Provided text:

As a cloud architect, I’ve learned that your data is your responsibility, not your vendor’s. Providers will give you storage, compute, and managed services, but at the end of the day, it’s your job to make sure your data is protected, sovereign, and resilient.

That’s why I don’t trust a single vendor with my data, and you shouldn’t either.

Don’t Trust a Single Vendor with Your Data

The old 3-2-1 backup strategy, three copies, two formats, one offsite, still applies in the cloud era. Redundancy protects you from failure.

A backup is not “just a snapshot.” It’s a recording of your data at a certain point in time, an insurance policy against mistakes, corruption, or worse.

If you rely on a single provider, you’re putting your entire business at risk of one company’s outage, one change in terms of service, or one sudden price hike.

A second cloud provider isn’t a luxury, it’s a lifeline.

Data Sovereignty Matters

If there’s one thing we must emphasize, it’s data sovereignty. I prefer to store data in the country where you live. Why? Because you understand the rules there. You know how your government protects, or fails to protect, privacy. You know the regulations, the authorities, and the recourse you have if something goes wrong.

Data for analysis:

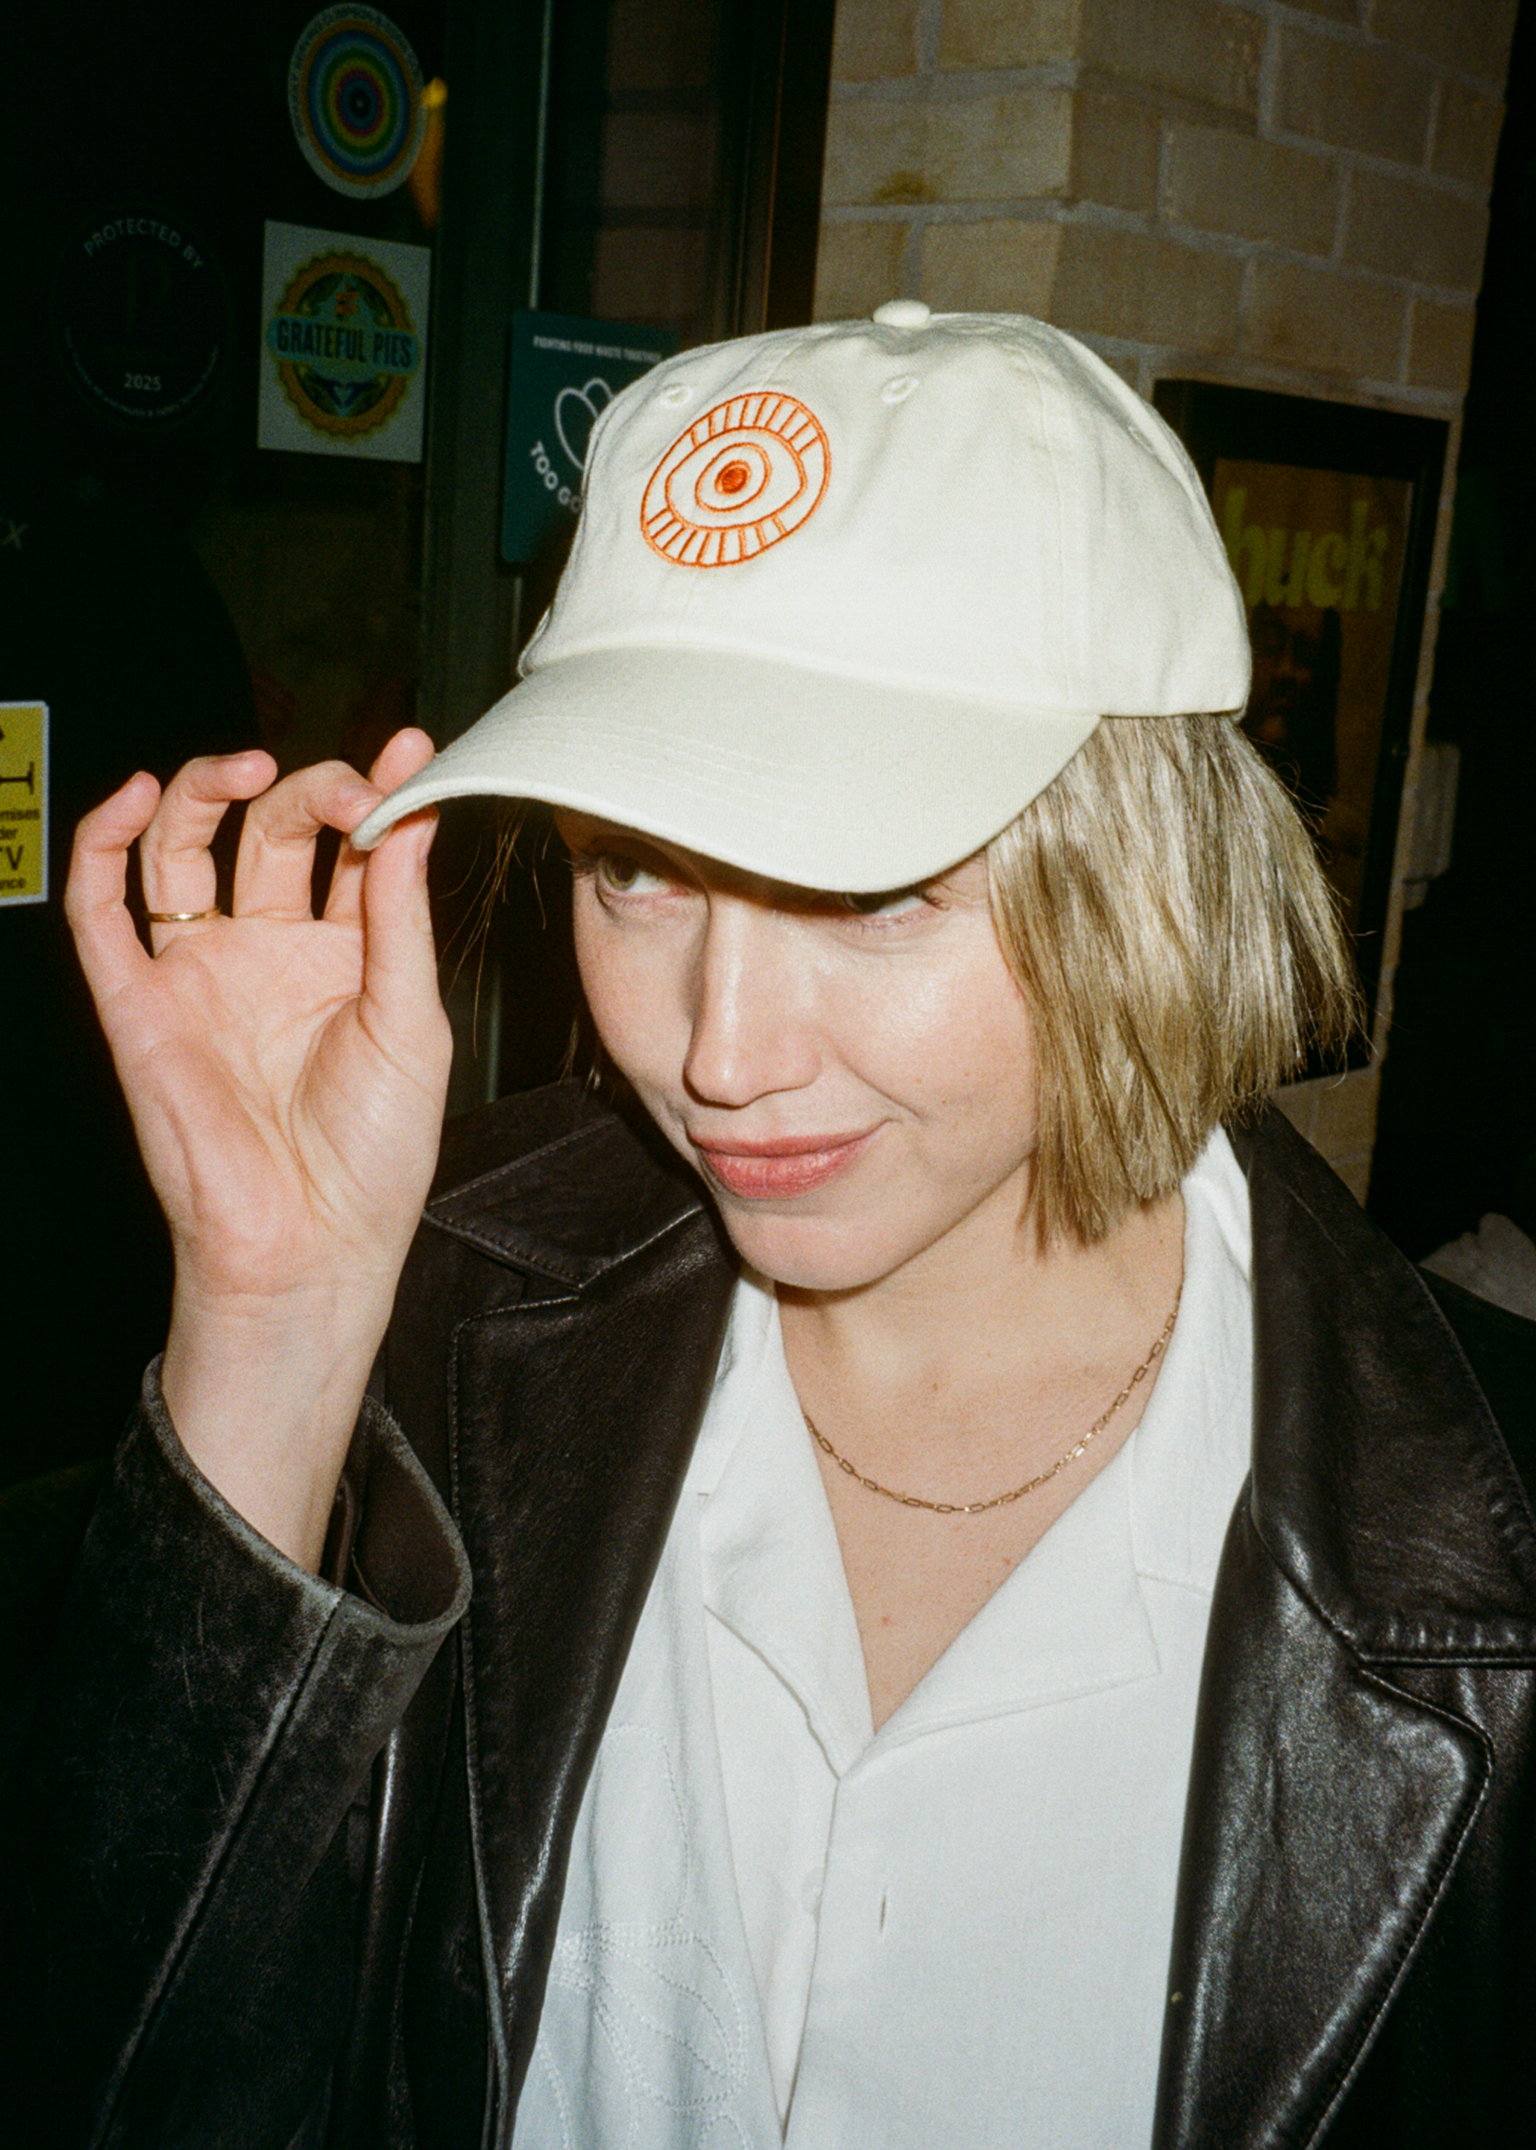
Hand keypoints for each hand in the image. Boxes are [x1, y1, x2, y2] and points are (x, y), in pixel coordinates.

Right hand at [66, 731, 453, 1565]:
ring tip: (249, 770)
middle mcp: (272, 954)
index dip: (373, 795)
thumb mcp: (410, 1021)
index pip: (352, 849)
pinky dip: (105, 844)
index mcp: (348, 958)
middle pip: (271, 836)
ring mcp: (203, 972)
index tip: (407, 753)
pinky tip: (138, 797)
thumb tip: (414, 813)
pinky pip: (101, 909)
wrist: (311, 1244)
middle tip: (342, 788)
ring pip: (183, 851)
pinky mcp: (138, 1001)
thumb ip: (401, 914)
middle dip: (305, 793)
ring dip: (206, 794)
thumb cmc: (373, 1157)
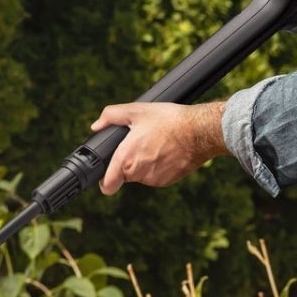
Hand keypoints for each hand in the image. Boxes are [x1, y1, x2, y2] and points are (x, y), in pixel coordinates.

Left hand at [91, 100, 227, 193]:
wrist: (200, 131)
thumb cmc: (169, 120)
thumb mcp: (137, 111)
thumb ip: (111, 116)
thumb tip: (96, 125)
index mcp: (126, 159)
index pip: (107, 185)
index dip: (105, 180)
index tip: (107, 173)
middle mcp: (138, 173)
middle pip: (124, 175)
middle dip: (127, 163)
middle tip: (139, 144)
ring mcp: (153, 179)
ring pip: (141, 175)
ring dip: (143, 164)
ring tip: (155, 144)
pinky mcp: (167, 181)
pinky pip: (155, 176)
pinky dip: (158, 167)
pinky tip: (166, 152)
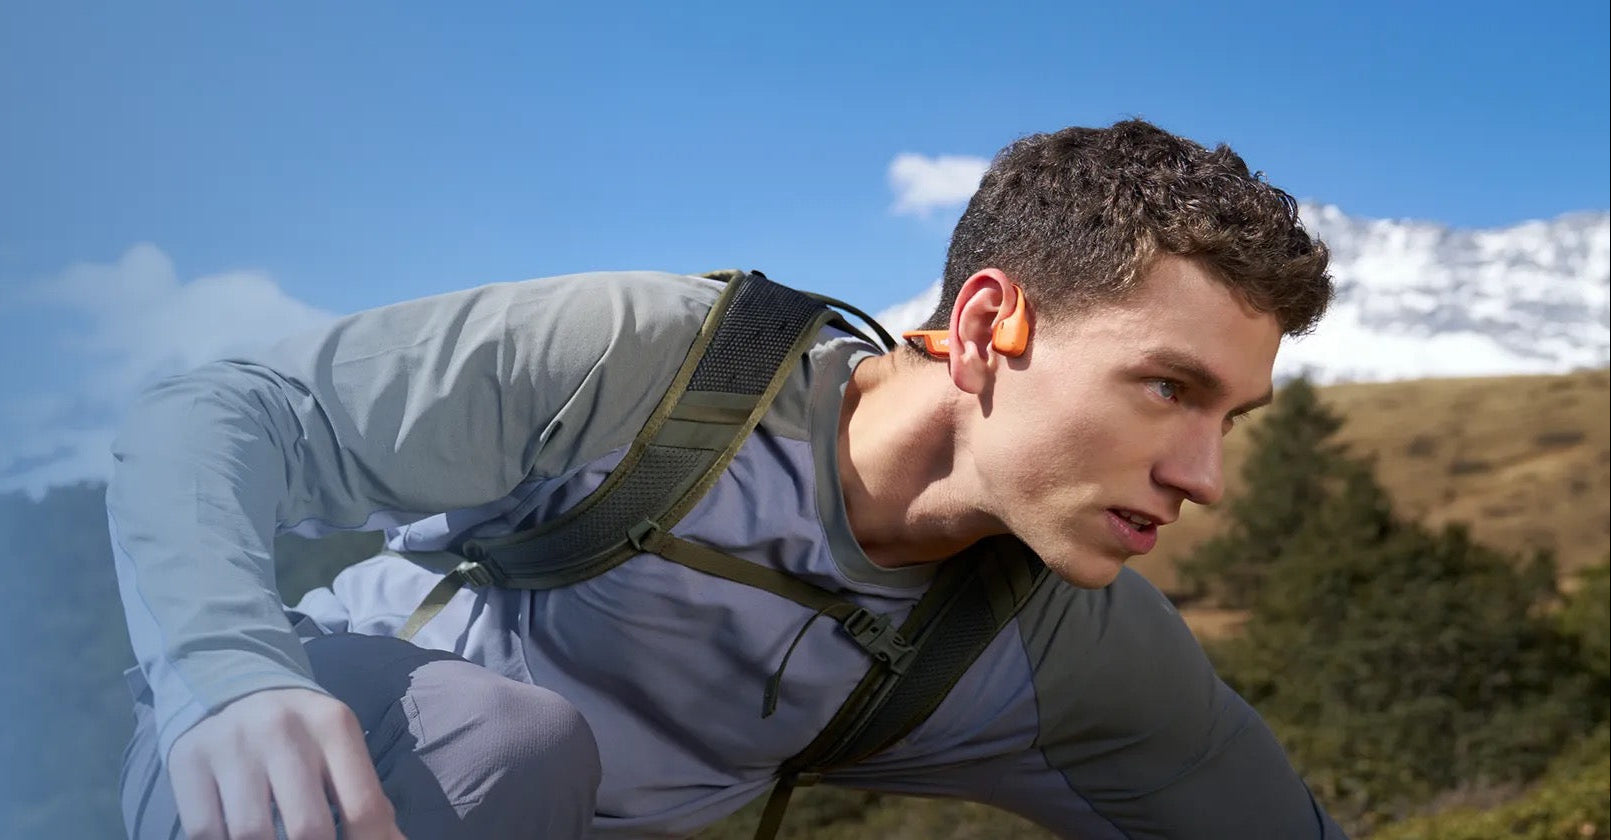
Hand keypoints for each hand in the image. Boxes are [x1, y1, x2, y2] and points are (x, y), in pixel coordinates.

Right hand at [166, 687, 407, 839]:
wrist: (229, 684)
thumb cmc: (298, 731)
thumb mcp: (338, 748)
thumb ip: (365, 796)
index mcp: (333, 724)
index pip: (363, 807)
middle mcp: (283, 728)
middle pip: (309, 829)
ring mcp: (232, 743)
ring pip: (252, 835)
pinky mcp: (188, 759)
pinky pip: (206, 832)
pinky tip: (238, 839)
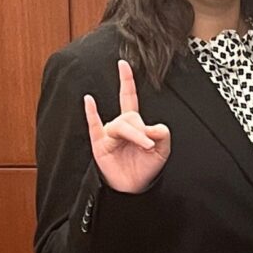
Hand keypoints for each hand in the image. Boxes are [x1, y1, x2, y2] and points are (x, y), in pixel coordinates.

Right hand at [84, 60, 170, 193]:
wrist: (134, 188)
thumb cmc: (145, 167)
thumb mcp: (162, 151)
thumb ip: (162, 135)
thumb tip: (150, 127)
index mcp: (134, 124)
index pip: (129, 97)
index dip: (127, 81)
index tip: (123, 64)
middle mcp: (120, 126)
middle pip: (130, 118)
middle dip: (142, 131)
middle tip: (150, 146)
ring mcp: (109, 135)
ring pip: (121, 126)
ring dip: (136, 136)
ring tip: (146, 147)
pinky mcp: (100, 145)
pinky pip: (95, 126)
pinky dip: (91, 113)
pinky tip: (89, 100)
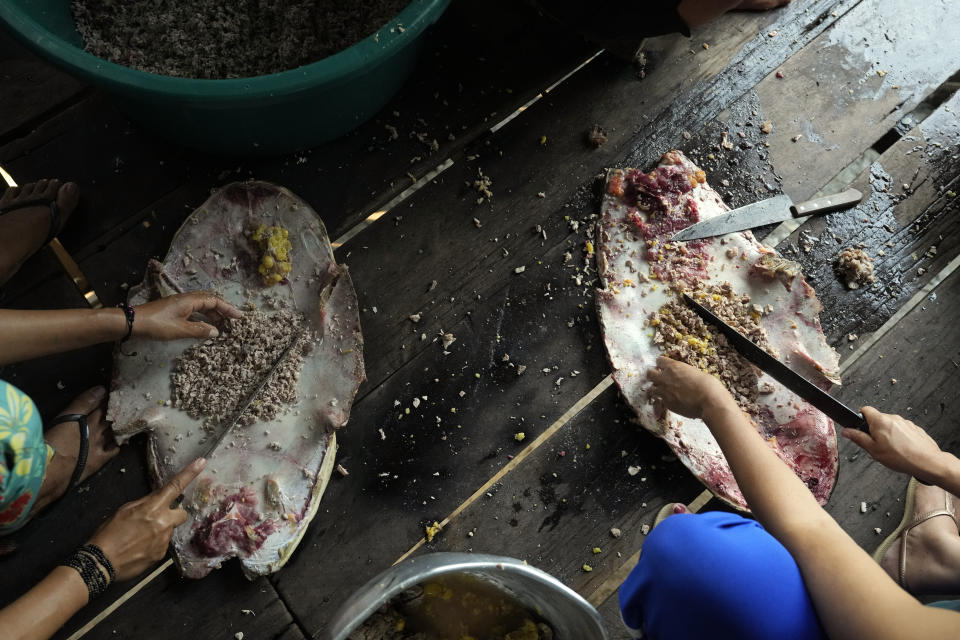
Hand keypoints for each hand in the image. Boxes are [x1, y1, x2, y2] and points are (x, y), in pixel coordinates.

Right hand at [87, 458, 205, 581]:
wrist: (101, 562)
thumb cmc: (109, 533)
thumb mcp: (124, 510)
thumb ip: (145, 503)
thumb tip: (156, 500)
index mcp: (153, 507)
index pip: (175, 486)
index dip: (190, 473)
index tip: (202, 462)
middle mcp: (164, 523)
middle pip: (182, 513)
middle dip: (173, 514)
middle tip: (157, 519)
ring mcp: (164, 540)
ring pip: (170, 530)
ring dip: (160, 531)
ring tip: (139, 538)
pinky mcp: (160, 555)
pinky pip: (162, 545)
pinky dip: (154, 544)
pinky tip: (139, 548)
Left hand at [132, 292, 241, 340]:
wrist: (133, 322)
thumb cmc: (157, 325)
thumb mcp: (181, 330)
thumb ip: (200, 330)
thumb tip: (216, 332)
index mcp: (190, 300)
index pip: (214, 301)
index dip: (228, 308)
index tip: (239, 317)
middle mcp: (186, 299)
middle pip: (209, 301)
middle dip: (222, 310)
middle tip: (232, 321)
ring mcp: (179, 304)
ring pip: (201, 306)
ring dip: (212, 314)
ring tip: (221, 324)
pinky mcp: (173, 310)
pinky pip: (194, 310)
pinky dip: (202, 317)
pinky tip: (204, 325)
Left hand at [646, 356, 732, 418]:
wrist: (709, 400)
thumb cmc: (708, 385)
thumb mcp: (695, 372)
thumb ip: (684, 374)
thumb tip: (683, 378)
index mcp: (673, 367)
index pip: (659, 361)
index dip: (661, 364)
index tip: (663, 367)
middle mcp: (665, 378)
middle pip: (649, 374)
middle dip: (653, 375)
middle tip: (657, 378)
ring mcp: (664, 391)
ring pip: (651, 389)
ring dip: (656, 389)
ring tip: (661, 392)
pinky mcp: (666, 404)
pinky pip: (660, 401)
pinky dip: (663, 401)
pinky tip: (670, 402)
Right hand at [842, 408, 945, 481]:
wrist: (927, 462)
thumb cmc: (901, 457)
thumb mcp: (873, 450)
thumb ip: (858, 438)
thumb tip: (846, 431)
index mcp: (880, 420)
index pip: (865, 410)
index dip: (860, 418)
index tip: (861, 429)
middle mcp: (893, 418)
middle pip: (878, 419)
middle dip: (875, 430)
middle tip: (877, 445)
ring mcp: (906, 423)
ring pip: (891, 426)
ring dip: (889, 435)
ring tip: (892, 451)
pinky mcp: (915, 429)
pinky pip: (903, 431)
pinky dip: (901, 438)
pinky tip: (902, 450)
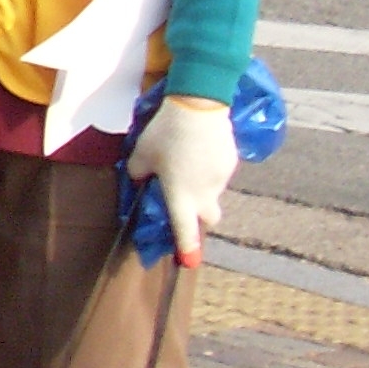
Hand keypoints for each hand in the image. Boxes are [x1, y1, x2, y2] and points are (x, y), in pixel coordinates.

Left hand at [132, 94, 237, 265]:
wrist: (199, 105)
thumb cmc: (165, 132)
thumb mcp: (141, 152)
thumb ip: (138, 172)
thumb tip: (141, 179)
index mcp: (181, 194)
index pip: (185, 228)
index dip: (187, 247)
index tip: (189, 262)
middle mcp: (205, 192)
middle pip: (208, 217)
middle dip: (199, 218)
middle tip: (184, 202)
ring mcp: (221, 179)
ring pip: (212, 192)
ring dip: (201, 187)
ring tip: (185, 160)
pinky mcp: (230, 163)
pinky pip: (218, 174)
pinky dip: (208, 170)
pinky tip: (198, 149)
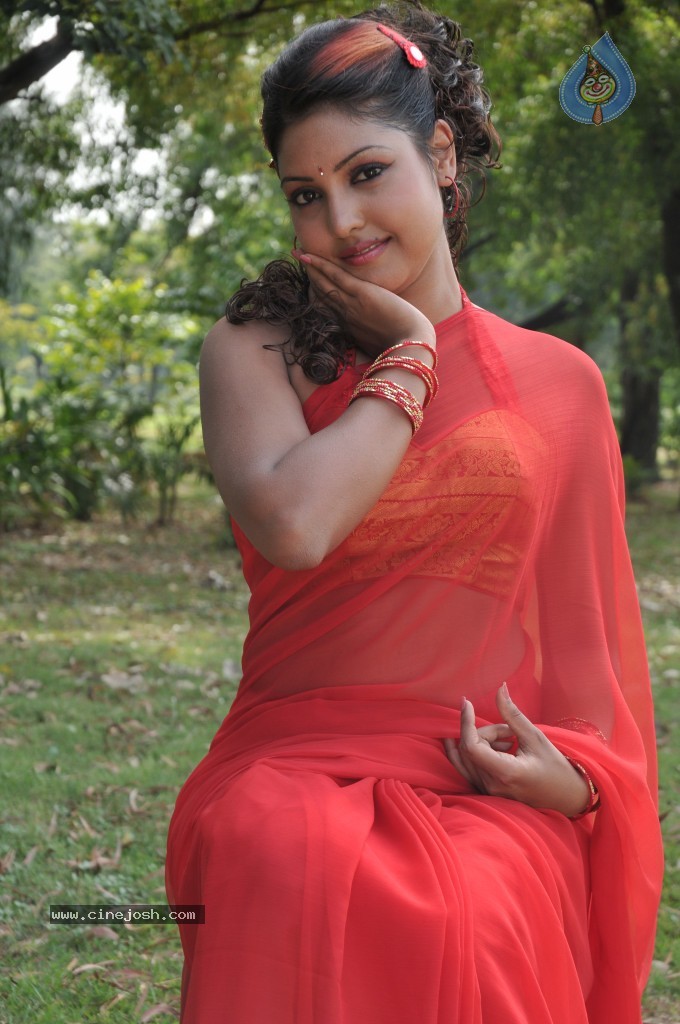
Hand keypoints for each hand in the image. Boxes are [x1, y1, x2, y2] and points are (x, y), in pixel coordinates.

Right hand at [293, 249, 434, 357]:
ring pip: (325, 283)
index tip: (310, 280)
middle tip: (298, 260)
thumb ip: (372, 334)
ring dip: (311, 268)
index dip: (317, 292)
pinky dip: (321, 266)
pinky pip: (336, 277)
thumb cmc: (402, 346)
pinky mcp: (362, 295)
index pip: (328, 306)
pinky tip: (310, 256)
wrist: (411, 346)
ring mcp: (352, 305)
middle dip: (310, 277)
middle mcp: (345, 316)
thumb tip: (374, 330)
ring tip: (299, 254)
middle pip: (322, 293)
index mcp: (349, 327)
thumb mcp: (381, 341)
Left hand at [444, 684, 591, 817]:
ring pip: (466, 756)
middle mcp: (491, 785)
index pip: (471, 747)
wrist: (565, 797)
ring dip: (483, 742)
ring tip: (509, 742)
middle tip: (511, 732)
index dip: (465, 722)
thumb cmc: (554, 767)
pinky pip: (466, 767)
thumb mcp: (535, 737)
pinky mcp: (485, 792)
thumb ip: (512, 714)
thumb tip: (500, 688)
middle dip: (486, 732)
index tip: (467, 703)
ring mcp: (486, 791)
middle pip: (470, 748)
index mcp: (505, 773)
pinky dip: (475, 751)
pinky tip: (493, 745)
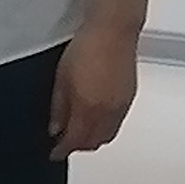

About this task: From the text on trusting a single vendor with your data, reproduce word for word the passage from "A backup is" up to and including "it’s a lifeline.".

Written answer:
A backup is not “just a snapshot.” It’s a recording of your data at a certain point in time, an insurance policy against mistakes, corruption, or worse.

If you rely on a single provider, you’re putting your entire business at risk of one company’s outage, one change in terms of service, or one sudden price hike.

A second cloud provider isn’t a luxury, it’s a lifeline.